Las acciones de las aerolíneas estadounidenses se desplomaron el martes, con los principales transportistas cayendo hasta un 6 por ciento después de que un aumento en los precios del crudo reavivara las preocupaciones sobre el incremento de los costos del combustible y su impacto en la rentabilidad. La liquidación en todo el sector borró las ganancias de principios de año para varias aerolíneas y destacó la vulnerabilidad de la industria ante la volatilidad de los mercados energéticos.
"La única forma de subir los precios es reducir la capacidad", afirmó Andrew Lobbenberg, jefe de investigación de renta variable de transporte europeo de Barclays, en una nota reciente sobre los desafíos que enfrenta el sector. "Eso es lo que esperaría que sucediera esta vez".

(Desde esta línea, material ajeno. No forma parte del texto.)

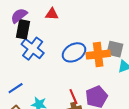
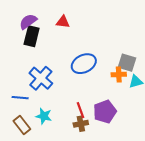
blue cross: (33, 49) -> (41, 78), moved
orange cross: (98, 55) -> (119, 74), moved, size x0.6
blue line: (16, 88) -> (20, 98), turned 35

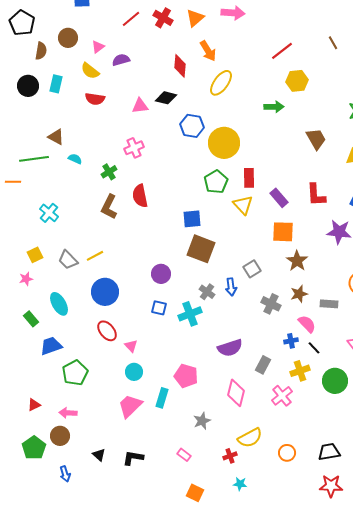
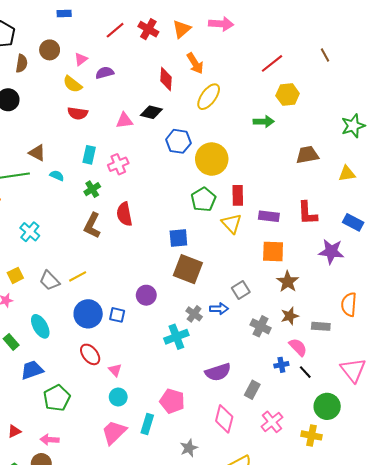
cyan rectangle: (56, 84) -> (89, 155), moved
brown trapezoid: (316, 139) -> (307, 155), turned -70
purple rectangle: (279, 198) -> (269, 216), turned -42
blue arrow: (231, 287) -> (219, 309), turned -84
blue square: (159, 308) -> (117, 315), moved
yellow cross: (300, 371) -> (311, 435), moved, turned 30

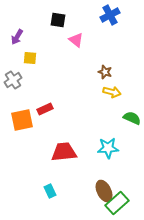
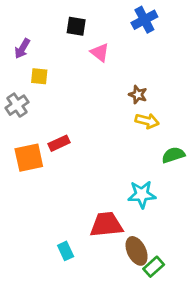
green semicircle: (132, 118) -> (173, 155), turned -42
red trapezoid: (64, 152) -> (106, 225), moved
green rectangle: (117, 203) -> (154, 267), size x0.7

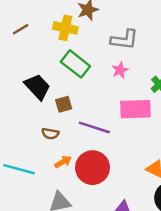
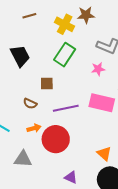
green rectangle: (75, 64) -> (65, 55), turned 70
black trapezoid: (37, 87) -> (20, 56), moved
purple line: (94, 127) -> (66, 108), turned -45

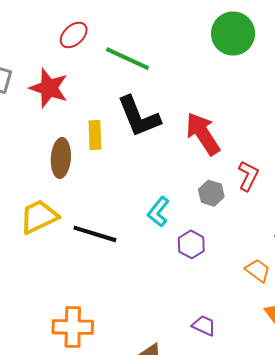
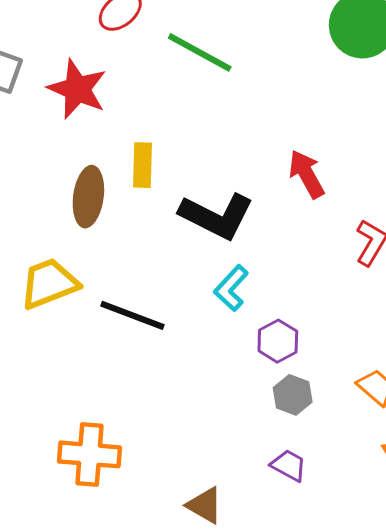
black L-shape: (139, 117) -> (217, 216), moved, turned -45
red arrow: (203, 134) -> (306, 174), size x0.7
gray hexagon: (211, 193) -> (293, 395), moved

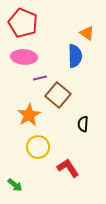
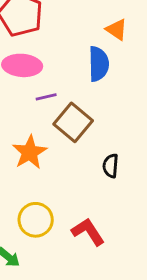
yellow circle: (38, 147) -> (36, 220), moved

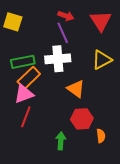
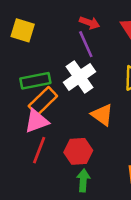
white cross: (58, 59) -> (79, 77), turned -30
red hexagon: (82, 119) -> (78, 151), moved

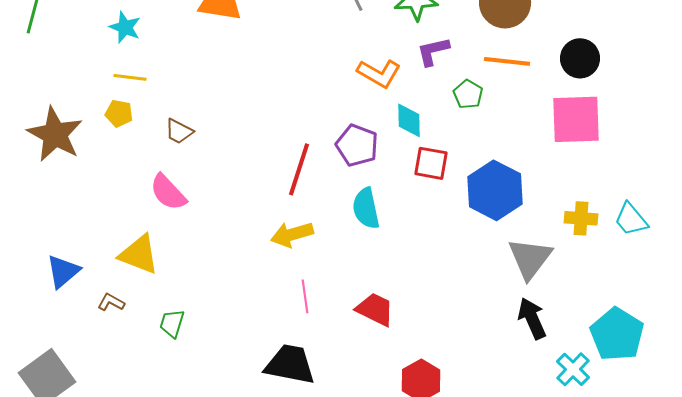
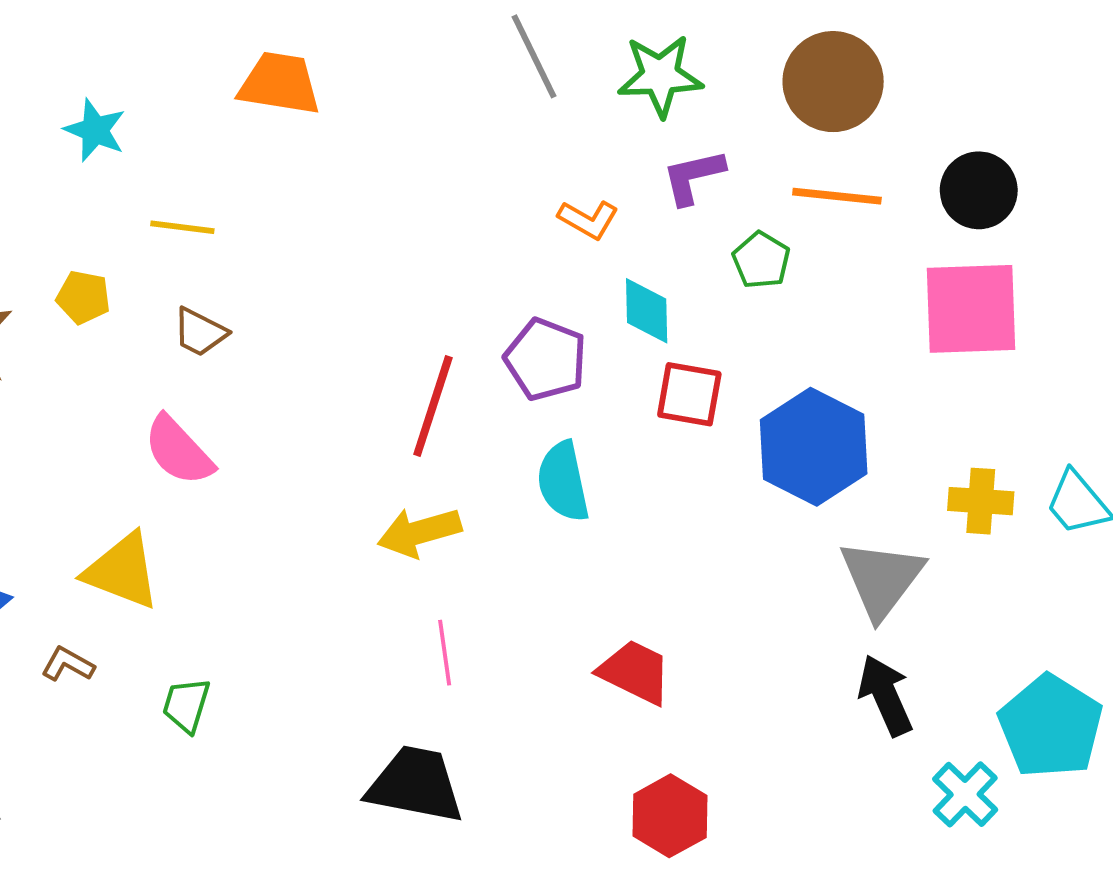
orange L-shape: (379, 73) -> (588, 219), size x0.7
yellow line: (130, 77) -> (182, 227), moved
red trapezoid: (375, 309) -> (635, 672), moved

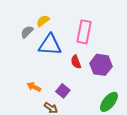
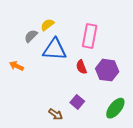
orange arrow: (34, 87) -> (16, 66), moved
purple square: (63, 91) -> (77, 102), moved

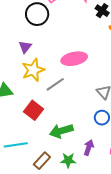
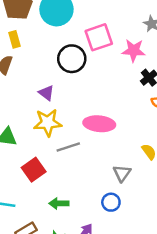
purple triangle: (25, 47) -> (46, 93), turned -48
green arrow: (61, 131) -> (59, 203), size x0.7

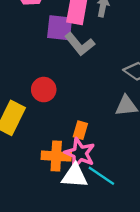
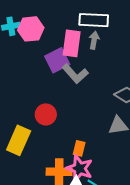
purple square: (60, 28) -> (57, 60), turned -30

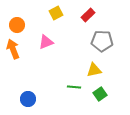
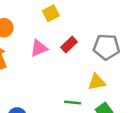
red rectangle: (88, 15) -> (69, 45), moved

El índice Dow Jones U.S. Airlines cayó significativamente, reflejando una debilidad generalizada. Entre los mayores perdedores, United Airlines Holdings Inc. (UAL) cayó un 5,8%, American Airlines Group Inc. (AAL) disminuyó un 5,1% y Southwest Airlines Co. (LUV) bajó un 5 por ciento. El gigante de la industria Delta Air Lines Inc. (DAL) no se salvó y cerró con una caída del 4 por ciento. La presión estuvo vinculada a un salto en los precios del combustible para aviones, que representa aproximadamente una cuarta parte de los gastos operativos de las aerolíneas.
Regresan los vientos en contra por costos
El repentino aumento en los costos del combustible presenta un desafío significativo para una industria que se había estado beneficiando de una demanda récord de viajes tras la pandemia. Según un informe de Reuters, el conflicto en Oriente Medio ha sido un motor principal, y el CEO de United Airlines, Scott Kirby, dijo a ABC News que las tarifas podrían necesitar subir un 20% para cubrir los mayores gastos. Esta dinámica crea una elección difícil para los transportistas: subir las tarifas y arriesgarse a frenar la demanda, o absorber los costos y aceptar márgenes más bajos.
La situación es particularmente aguda para las aerolíneas de bajo costo, cuyos modelos de negocio se basan en márgenes estrechos y altos volúmenes de pasajeros. Analistas de Moody's y J.P. Morgan han señalado que transportistas como Spirit y Frontier son más vulnerables que rivales más grandes como United y Delta, que poseen balances más sólidos y una mayor proporción de ingresos por cabinas premium.
Una brecha que se ensancha
El entorno actual podría acelerar una sacudida entre los transportistas más débiles, beneficiando potencialmente a las aerolíneas más grandes y financieramente más estables a largo plazo. El CEO de United, Scott Kirby, ha declarado abiertamente que la aerolínea está modelando para que el petróleo se mantenga por encima de los 100 dólares hasta 2027 y ve un potencial para "comprar activos" si los competidores flaquean. Esto evoca el período de consolidación que siguió al choque petrolero de 2008, que remodeló el panorama de la aviación estadounidense.
Los indicadores entre activos reflejaron el tono de aversión al riesgo, con el rendimiento del Tesoro estadounidense a 10 años subiendo ligeramente y el Índice de Volatilidad CBOE (VIX) escalando. El movimiento subraya cómo las tensiones geopolíticas se están filtrando a través de las expectativas de ganancias corporativas, obligando a los inversores a reevaluar sectores con alta sensibilidad a los precios de las materias primas.
Este artículo es solo para fines informativos y no constituye asesoramiento de inversión.